Sunday, March 13, 2011

William Channing Gannett

Hymnwriter William Channing Gannett, born today in 1840, was a Unitarian minister who served several different congregations and was widely known in his time as a social reformer. Before the Civil War he had supported and worked for the cause of abolition. He interrupted his studies at the Harvard Divinity School to work with the New England Freedmen's Society in South Carolina during the war, helping former slaves and organizing a school. He apparently was planning to make this his life's work, but after four years his father's poor health brought him back to the North and he finally finished his studies. In later years he became a strong advocate for women's suffrage and education.

His first collection of hymns, Unity Hymns and Chorals (1880) was followed five years later by The Thought of God in Hymns and Poems. Both books were collaborations with his friend Frederick Lucian Hosmer, and the two worked on these books for years afterward, bringing out a number of revised editions with new material.

Gannett worked to encourage ecumenism and unity among churches, belonging to organizations such as the Free Religious Association and the New York state chapter of the Parliament of Religions. In 1887 he wrote Things Commonly Believed Among Us, a broad statement which was adopted by the Western Unitarian Conference. Today's hymn expresses similar concepts, which is probably why it is not more well-known.

It sounds along the ages,
Soul answering to soul;
It kindles on the pages
Of every Bible scroll;
The psalmist heard and sang it,
From martyr lips it broke,
The prophet tongues out-rang it
Till sleeping nations woke.

From Sinai's cliffs it echoed,
It breathed from Buddha's tree,
It charmed in Athens' market,
It hallowed Galilee;
The hammer stroke of Luther,
The Pilgrims' seaside prayer,
The oracles of Concord,
One holy Word declare.

It calls -- and lo, new justice!
It speaks -- and lo, new truth!
In ever nobler stature
And unexhausted youth.
Forever on resounding,
And knowing nought of time,
Our laws but catch the music
Of its eternal chime.

William Channing Gannett, 1894
Tune: FAR OFF LANDS (7.6.7.6.D.)
Bohemian Brethren Hemlandssanger, 1892

What is "It"?

The explanation is not in the text. Modern-day Unitarian preachers will tell you that you're free to decide for yourself what "It" is (such as in this sermon), and that understanding might possibly suit Gannett, but in fact he did have something more concrete in mind. The text as it appeared in The Thought of God in Hymns and Poems was titled The Word of God. Hymnwriters of earlier days such as Philip Doddridge and Charles Wesley had often titled their texts only to see the titles abandoned over the years; while those titles sometimes give us a better insight into the texts than we might otherwise have, few are as essential as the title of this one.

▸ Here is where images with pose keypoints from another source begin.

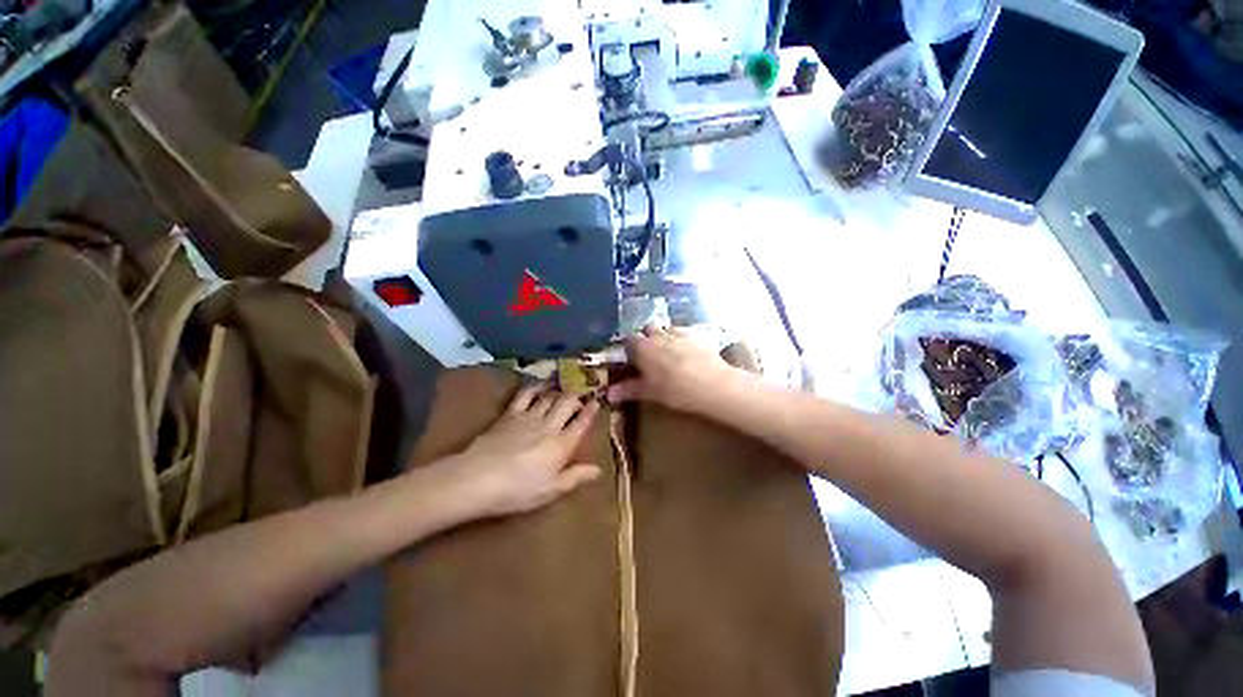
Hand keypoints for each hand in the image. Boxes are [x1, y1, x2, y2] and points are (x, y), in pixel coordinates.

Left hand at [448, 384, 601, 516]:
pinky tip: (538, 387)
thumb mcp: (551, 491)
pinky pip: (525, 395)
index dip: (590, 412)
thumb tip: (598, 470)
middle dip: (576, 398)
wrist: (478, 478)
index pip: (581, 423)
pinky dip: (534, 388)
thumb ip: (575, 477)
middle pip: (567, 403)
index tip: (596, 403)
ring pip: (549, 397)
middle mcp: (549, 425)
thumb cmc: (518, 490)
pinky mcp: (510, 414)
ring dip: (558, 392)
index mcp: (562, 445)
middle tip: (579, 399)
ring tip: (562, 392)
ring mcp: (529, 417)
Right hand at [607, 324, 742, 413]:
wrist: (712, 385)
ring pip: (667, 329)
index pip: (629, 340)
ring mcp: (679, 333)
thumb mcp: (648, 392)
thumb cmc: (674, 390)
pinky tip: (689, 354)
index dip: (629, 348)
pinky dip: (683, 340)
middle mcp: (659, 335)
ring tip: (670, 354)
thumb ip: (628, 390)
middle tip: (651, 355)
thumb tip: (608, 394)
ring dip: (665, 337)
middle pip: (648, 328)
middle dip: (647, 337)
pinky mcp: (698, 336)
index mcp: (643, 347)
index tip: (632, 359)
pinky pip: (685, 333)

The tune, which comes from the Bohemian Brethren (or Moravians), is named for the children's mission hymn by Percy Dearmer to which it is also matched: Remember all the people / Who dwell in far off lands., which is the kind of text that isn't sung much any more (due to lines such as Some work in sultry forests / Where apes swing to and fro).

In spite of Gannett's interest in ecumenism, his hymns have not received the same wider acceptance in other denominations as those of his collaborator Frederick Lucian Hosmer. Probably only two, Praise to the Living God, and Bring, O morn, thy music are known today in non-Unitarian collections.